Les procureurs militaires ont intensifié lundi les charges contre cette figure emblématique de l’opposition et ennemi déclaré du président Yoweri Museveni. Kiiza Besigye, déjà inculpé de possession illégale d’armes à feu et d’atteinte à la sécurité nationale, fait désormais face à une accusation de trahison, passible de la peine de mort.
Arrêté en novembre au Kenya avant d’être extradé vers l’Ouganda, Besigye, un civil, comparaît devant un tribunal militaire, une décision que ses avocats jugent illégale et motivée par des raisons politiques. Winnie Byanyima, son épouse et directrice exécutive d’ONUSIDA, a également dénoncé ce qu’elle considère comme une répression politique.

Le chef d’accusation de trahison repose sur des allégations selon lesquelles Besigye et ses coaccusés auraient dissimulé des renseignements sur un complot mettant en péril la sécurité nationale. Ses avocats ont fermement rejeté ces accusations, critiquant un processus judiciaire qu’ils qualifient de biaisé et entaché d’irrégularités.
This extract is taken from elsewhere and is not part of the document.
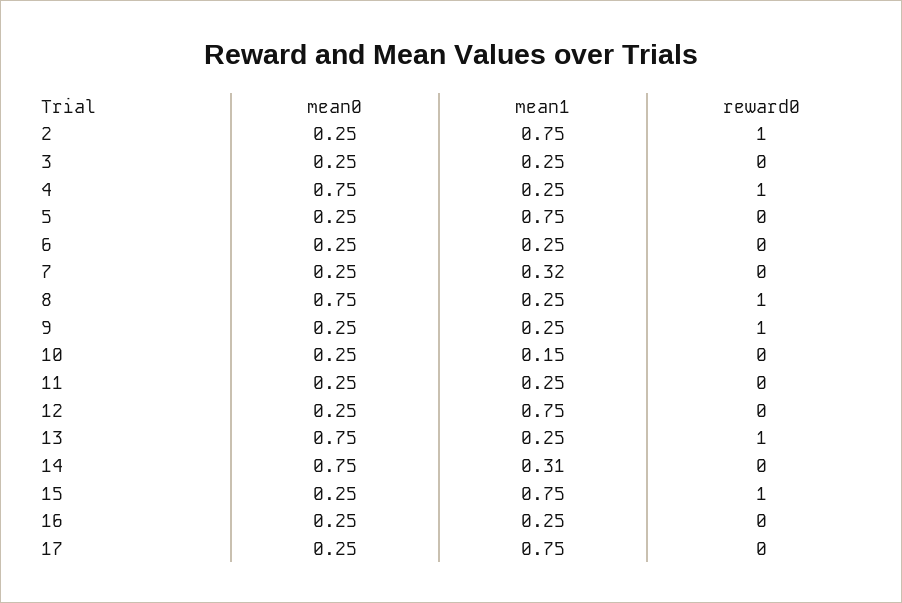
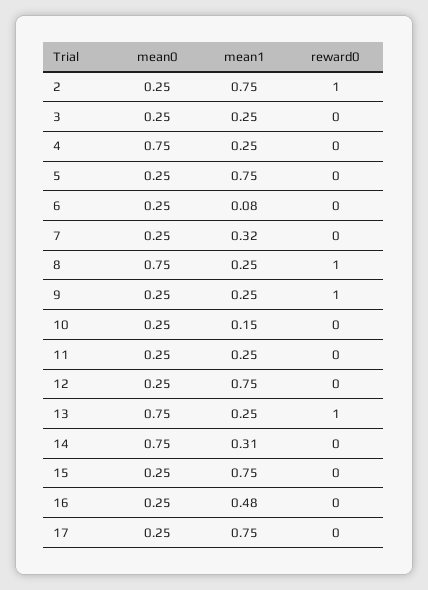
reward0, 4: 1 -> 0
mean1, 6: 0.25 -> 0.08
reward0, 15: 1 -> 0
mean1, 16: 0.25 -> 0.48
Cette affaire intervient dans un climat politique tendu en Ouganda, où le président Museveni, au pouvoir depuis près de 40 ans, est régulièrement accusé de réprimer violemment l’opposition. Amnesty International et d’autres organisations de défense des droits de l’homme dénoncent des violations systématiques des droits, notamment des actes de torture et des détentions arbitraires.
Alors que la communauté internationale observe de près cette situation, l’arrestation et l’inculpation de Besigye pourraient attiser davantage les tensions au sein du pays, déjà marqué par des décennies de contestation politique.